Folha de S. Paulo


Análise: 25 anos entre mitos e realidades

A Constituição chega à data comemorativa dos 25 anos, representados, em conhecida simbologia, como "bodas de prata", bodas desse difícil casamento ocorrido entre um texto de Lei e os valores fundamentais de uma sociedade. E é inevitável a seguinte pergunta: a união está ainda de pé?

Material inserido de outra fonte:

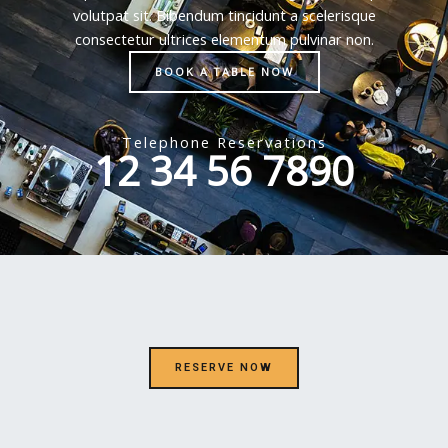
volutpat sit. Bibendum tincidunt a scelerisque
consectetur ultrices elementum pulvinar non.
BOOK A TABLE NOW
Telephone Reservations
12 34 56 7890
RESERVE NOW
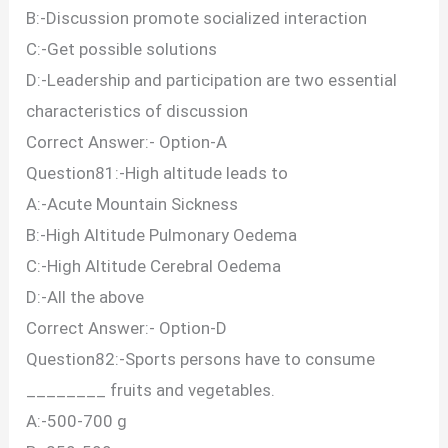
B:-Discussion promote socialized interaction
C:-Get possible solutions
D:-Leadership and participation are two essential
characteristics of discussion
Correct Answer:- Option-A
Question81:-High altitude leads to
A:-Acute Mountain Sickness
B:-High Altitude Pulmonary Oedema
C:-High Altitude Cerebral Oedema
D:-All the above
Correct Answer:- Option-D
Question82:-Sports persons have to consume
________ fruits and vegetables.
A:-500-700 g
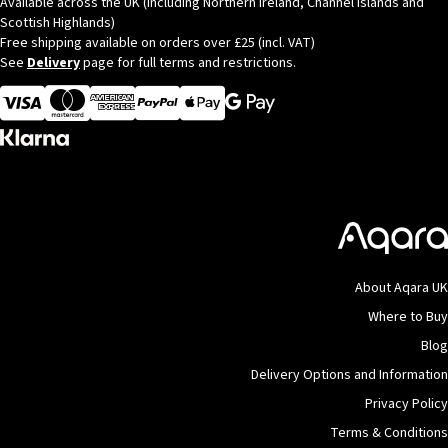
Available across the UK (Including Northern Ireland, Channel Islands and
Scottish Highlands)
Free shipping available on orders over £25 (incl. VAT)
See
Delivery
page for full terms and restrictions.
Visa
MasterCard
American Express
Apple Pay
About Aqara UK
Where to Buy
Blog
Delivery Options and Information
Privacy Policy
Terms & Conditions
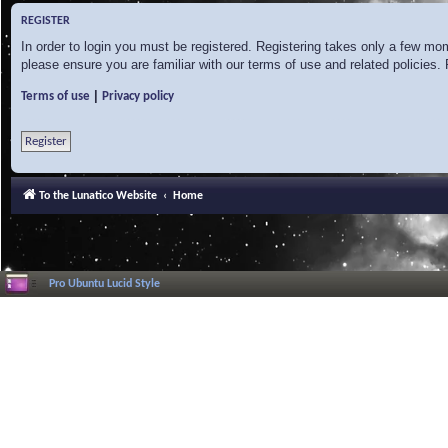
REGISTER
In order to login you must be registered. Registering takes only a few mo
please ensure you are familiar with our terms of use and related policies
|
Terms of use
Privacy policy
Register
To the Lunatico Website
Home
Pro Ubuntu Lucid Style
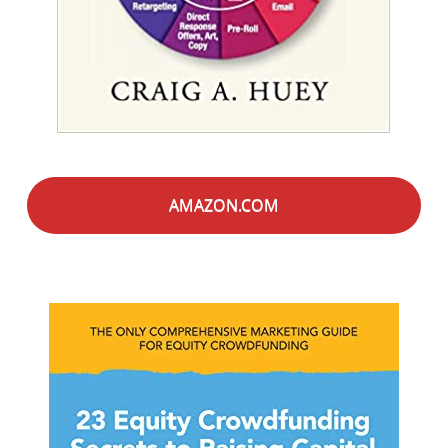
AMAZON.COM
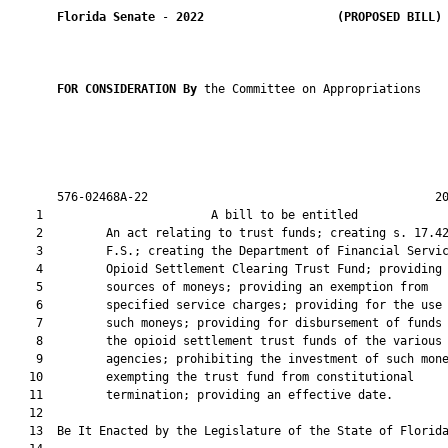
Florida Senate
 - 
2022
(PROPOSED BILL)
FOR CONSIDERATION By 
the Committee on Appropriations

       576-02468A-22                                         20
    1                        A bill to be entitled             
    2         An act relating to trust funds; creating s. 17.42
    3         F.S.; creating the Department of Financial Servic
    4         Opioid Settlement Clearing Trust Fund; providing 
    5         sources of moneys; providing an exemption from

    6         specified service charges; providing for the use 
    7         such moneys; providing for disbursement of funds 
    8         the opioid settlement trust funds of the various

    9         agencies; prohibiting the investment of such mone
   10         exempting the trust fund from constitutional

   11         termination; providing an effective date.

   12          

   13  Be It Enacted by the Legislature of the State of Florida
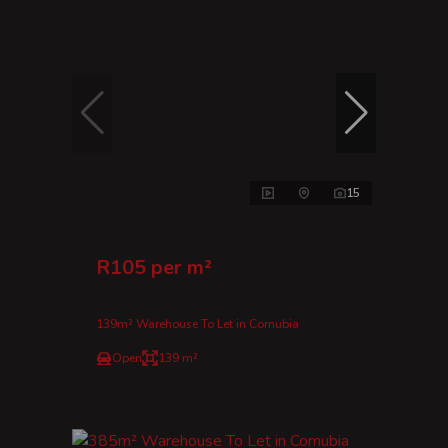
15
R105 per m²
139m² Warehouse To Let in Cornubia
Open
139 m²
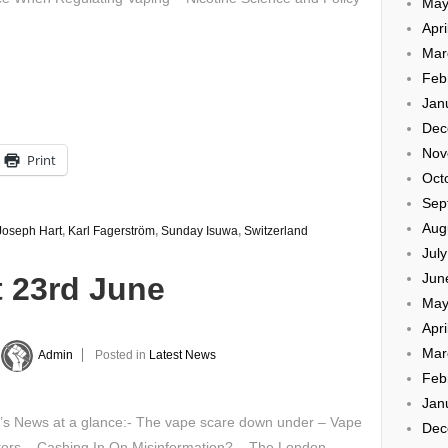
May
Apri
Mar
Feb
Jan
Dec
Nov
Print
Oct
Sep
Aug
Joseph Hart
,
Karl Fagerström
,
Sunday Isuwa
,
Switzerland
Jul
Jun
t 23rd June
May
Apri
Mar
Admin
Posted in
Latest News
Feb
Jan
y’s News at a glance:- The vape scare down under – Vape
Dec
tors – Cashing In On Misinformation? – The London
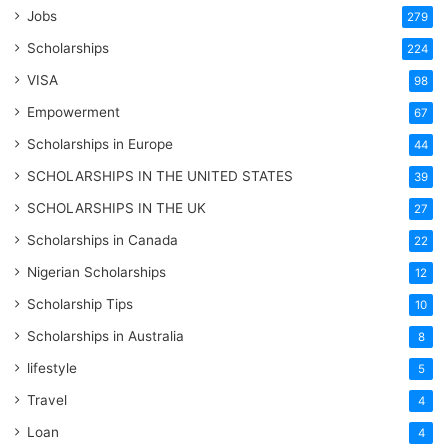
Jobs
279
Scholarships
224
VISA
98
Empowerment
67
Scholarships in Europe
44
SCHOLARSHIPS IN THE UNITED STATES
39
SCHOLARSHIPS IN THE UK
27
Scholarships in Canada
22
Nigerian Scholarships
12
Scholarship Tips
10
Scholarships in Australia
8
lifestyle
5
Travel
4
Loan
4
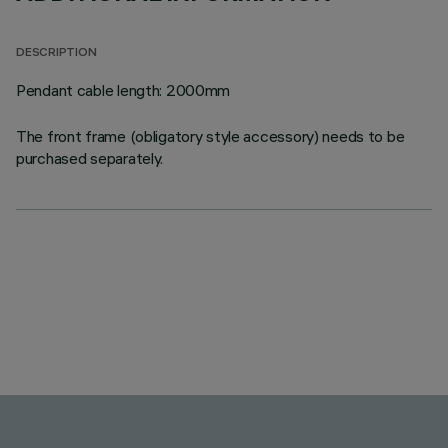
DESCRIPTION
Pendant cable length: 2000mm
The front frame (obligatory style accessory) needs to be
purchased separately.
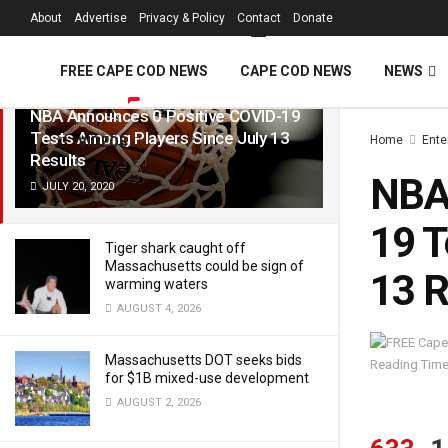
FREE Cape Cod 
About
Advertise
Privacy & Policy
Contact
Donate
LATEST
TRENDING
Filter
FREE CAPE COD NEWS
CAPE COD NEWS
NEWS
NBA Announces 0 Positive COVID-19
Tests Among Players Since July 13
Home
Ente
VIDEOS
Results
NBA 
JULY 20, 2020
19 T
Tiger shark caught off
Massachusetts could be sign of
13 R
warming waters
AUGUST 4, 2026
Massachusetts DOT seeks bids
Reading Time
for $1B mixed-use development
AUGUST 2, 2026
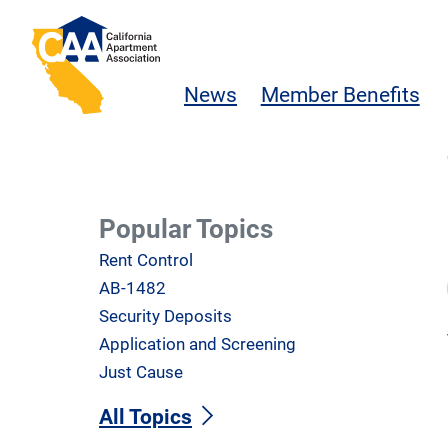
Skip to main content
California Apartment Association
News
Member Benefits
Popular Topics
Rent Control
AB-1482
Security Deposits
Application and Screening
Just Cause
All Topics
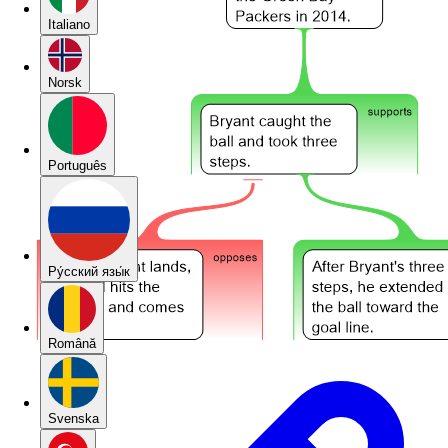
Italiano
Norsk
Português
Pу́сский язы́к
Română
Svenska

A Constituição importa como vivência, não como letra fria de lei, indiferente a tudo e distante da sociedade. Expectativas reais são inevitáveis e devem ser contabilizadas em todo balanço --sempre provisório-- que se queira fazer sobre um texto normativo. Adoto uma visão dinâmica desses textos, pois qualquer Constituição é sempre um processo em aberto. Estamos em permanente teste de consolidação constitucional, o que envolve dúvidas, disputas, frustrações e, claro, vitórias.

Lembro-me que logo em sua primeira infância nossa Constituição enfrentou a grave acusação pública de que tornaria o País ingovernável. O mito da ingovernabilidade, com conteúdo de compromisso ideológico, foi derrubado pela firmeza de um texto preocupado e, por isso mesmo, muito detalhado, com uma sociedade carente de Constituição e, nessa medida, consciente, sim, de seu alcance, como documento transformador de uma realidade contra-democrática que se queria superar definitivamente.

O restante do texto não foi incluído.